Legislators and community organizations spoke out against HB 714, which would cut unemployment benefits for certain workers in Georgia’s voluntary pre-Kindergarten program.  


 

Currently, under OCGA 34-8-196, educational workers cannot collect unemployment benefits for periods during which the school is closed, such as summer and holiday breaks, when it is expected they will return to work at the end of the break.  For educational workers other than teachers, researchers, and administrators, who are not re-hired, they will be eligible for retroactive benefits for the break period.


 

HB 714 would extend this provision to cover all Pre-K workers, and would provide retroactive benefits for those workers not re-hired.


 

The bill was sponsored by State Rep. Mark Hamilton (R-Cumming).  It currently sits in the State Senate, where it has been referred to the Insurance and Labor Committee.


 

“We’ve got to fight against those folks who say bus drivers are heroes one day, and then the next day, they take away their unemployment benefits,” State Sen. Vincent Fort (D- Atlanta) said at the rally.   


 

“Some of those drivers could have went home when the snow storm came but they said, ‘No, were going to say with these babies because these babies are our babies,’” Sen. Fort said, referring to the recent weather emergencies in Georgia commonly known as Snowpocalypse II and Snowjam.
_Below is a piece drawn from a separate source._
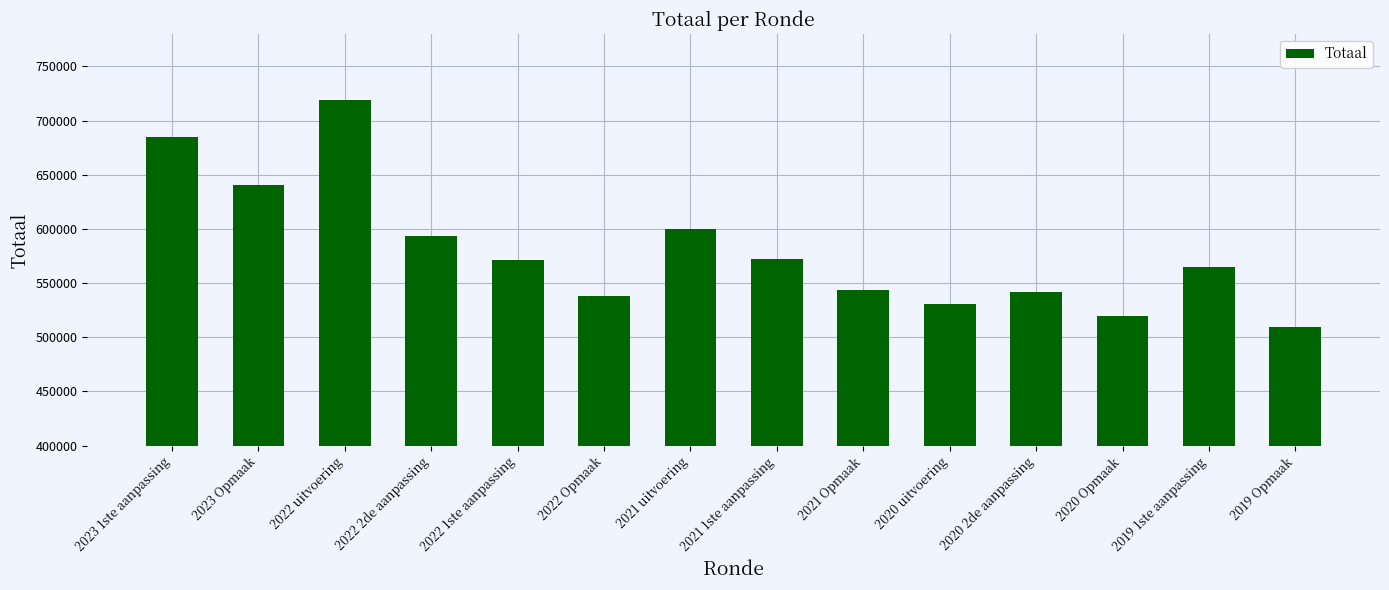

The value at 2022 Opmaak is 538349. True or false?

True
State Reps. “Able” Mable Thomas (D-Atlanta) and Dewey McClain (D-Lawrenceville), and Sen. Steve Henson (D-Tucker) also lended their voices in opposition to HB 714.

“Unemployment benefits are at risk from the right-wing politicians in the State House.  They want to cut those benefits because employers are gaming the system, but they’re going after employee,” Neil Sardana, organizer with Jobs with Justice Atlanta, said.
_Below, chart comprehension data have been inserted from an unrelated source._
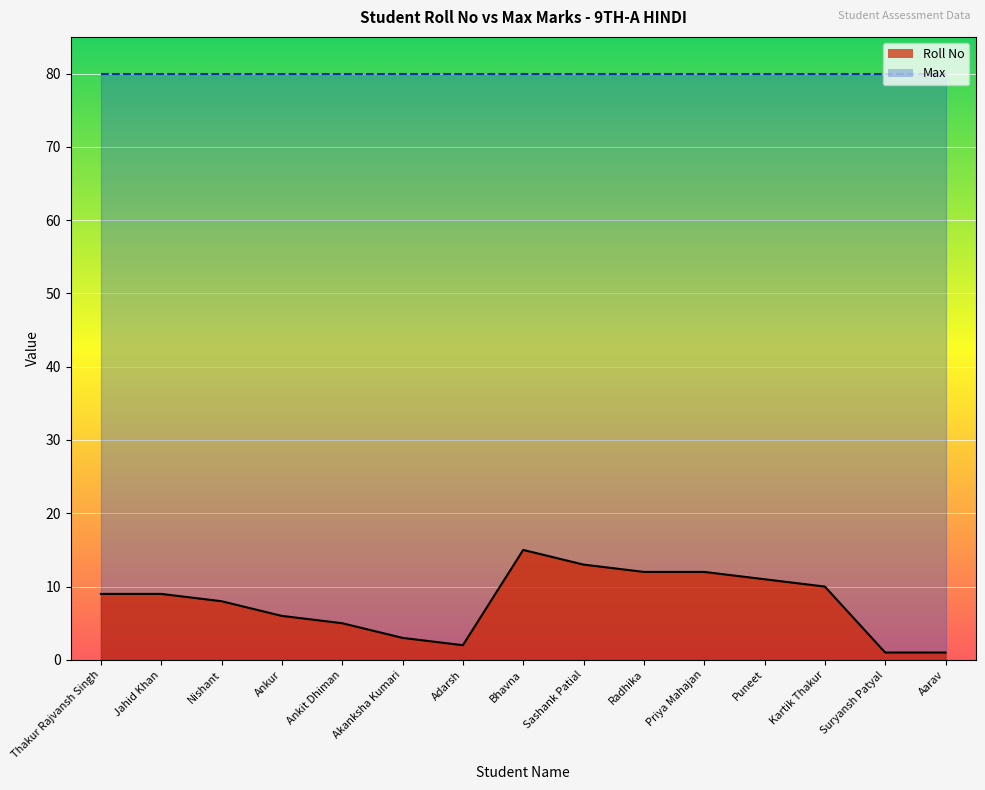

What is the sum of all values?

117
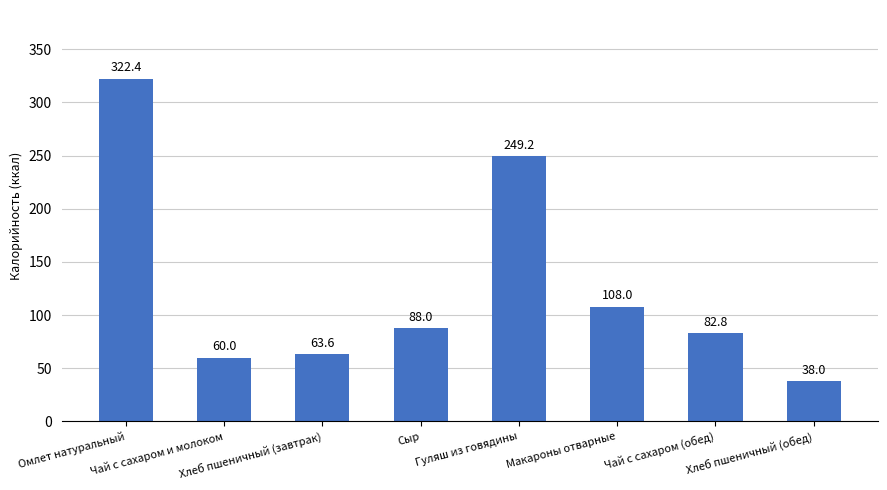

How many data points does each series have?

8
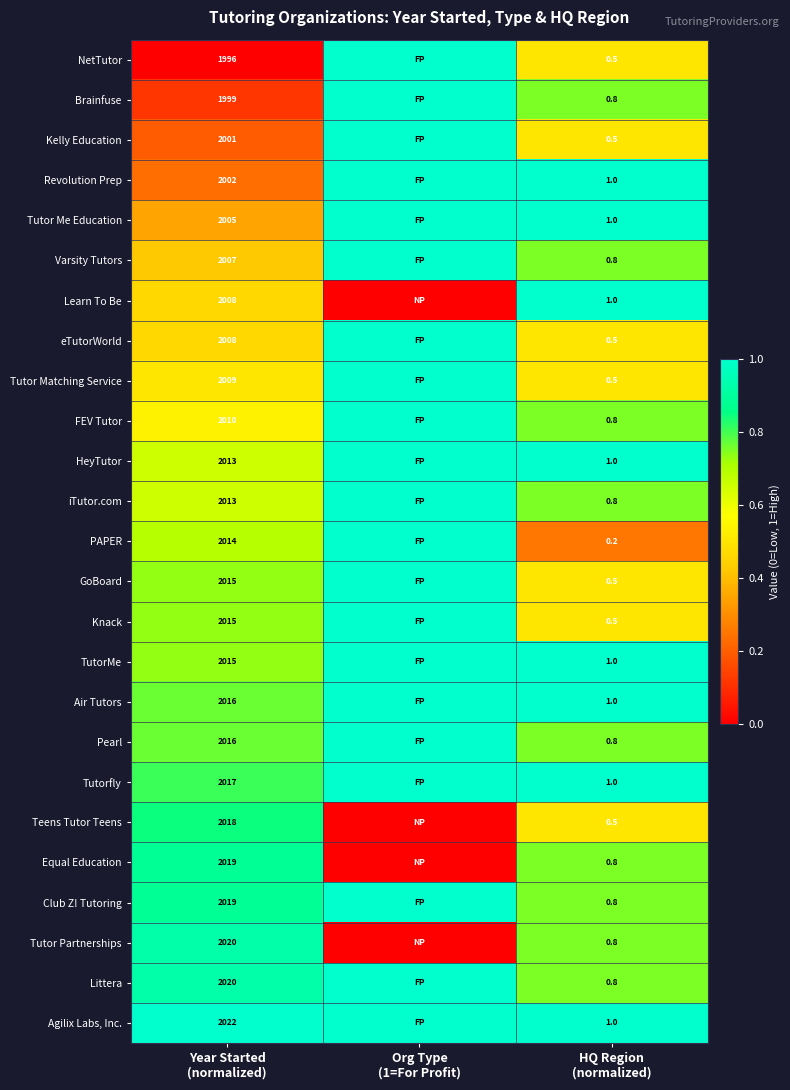

What is the total value across all series at Org Type
(1=For Profit)?

21.0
“I just wanted to get up and say that if we cut unemployment, people like me would not be able to survive.  I would not be able to pay my rent, I would not be able to pay my heat, I would not be able to pay my light bill.  So I’m just trying to figure out what I should I do.  I’m glad all you people out here are fighting for me and my fellow employees and I’d like to thank you very much,” Ricky Irvey, Aramark Cook at Oglethorpe University and Member of Service Employees International Union (SEIU) Workers United, said.


 

Low-wage workers also spoke in favor of raising the minimum wage and reducing income inequality.


 

Atlanta ranks number one in income inequality among the 50 largest U.S. cities, according to the Brookings Institute.

 

“We don’t want a hand out, we just need a hand,” Connie Ogletree, a McDonalds worker from Dunwoody, said.  “We voted for them to have their nice, warm, cushy jobs [in the Legislature] and they’re making all the laws that affect us directly.  We need to stand together and vote out the ones that don’t want to do what we need done and vote in the ones that do what needs to be done.”

Another issue raised at the rally was the misclassification of workers as independent contractors, where employers often make the same demands as if workers are regular employees but can underpay them, deny benefits, and violate other employment rights.

Legislation dealing with misclassification–SB 401 and 402, introduced by State Sens. Nan Orrock (D-Atlanta) and Henson, respectively–did not even come up for Senate Committee vote this year.

Moral Monday activists plan to be back at the Capitol to speak out about voting rights on Monday, March 10.